When I was younger, I was a console gamer first and foremost, with PC gaming never really appealing to me. Part of that came down to extended relatives; whenever I’d watch a cousin play a PC game, it’d be either a chaotic RTS that my young mind couldn’t grasp or some kind of sprite-based shooter like Wolfenstein 3D, both of which turned out to be genres that even now I have a great deal of trouble enjoying. One fateful day, however, my younger brother and I stumbled upon a game box that looked interesting, and F-22 Lightning II became one of the first PC games we owned. For years, we entertained ourselves with the “quick missions,” most notably one where you’re tasked with protecting Air Force One. Kids have a way of being evil, though, and we’d repeatedly play through the Mission solely to go rogue and blow up the president, all the while cackling things like “take that, Bill!” Nothing brings family together like high treason.

▶ Given records

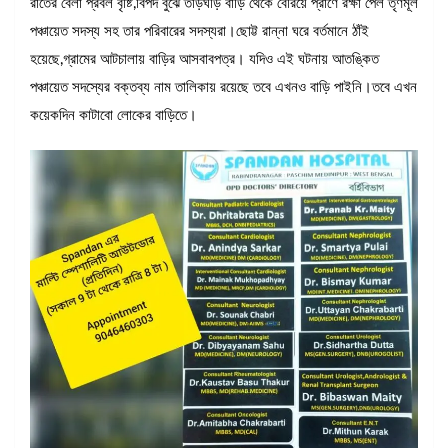
রাতের বেলা প্রবল বৃষ্টি,বিপদ বুঝে তড়িঘড়ি বাড়ি থেকে বেরিয়ে প্রাণে রক্ষা পেল তৃণমূল
পঞ্চায়েত সদস্য সহ তার পরিবারের সদস্যরা।ছোট্ট রান্না ঘরে বর্তমানে ঠাঁই
হয়েছে,গ্রামের আটচালায় বাড়ির আসবাবপত্র। যদিও এই ঘটনায় আতঙ্কিত
পঞ্চায়েত সদস্যের বক্তব্য নাম তালিকায় রয়েছে তবে এখনও বাড়ি পাইনি।তবে এখন
কয়েকদিন কাটাবো লোকের বাড়িতে।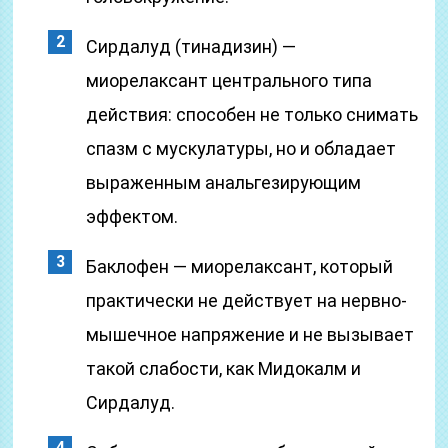
Сирдалуд (тинадизин) —
миорелаксант центрального типа
действия: способен не только снимать
спазм с мускулатуры, но и обладает
выраженным анальгезирующим
эффектом.
Баклофен — миорелаксант, который
практически не действует на нервно-
мышечное напряжение и не вызывает
такой слабости, как Мидокалм и
Сирдалуд.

▶ What is being asked
List every relative or group of relatives that the passage about a first PC game mentions.

▶ Exercise answer
- Extended relatives
- A cousin
- The younger brother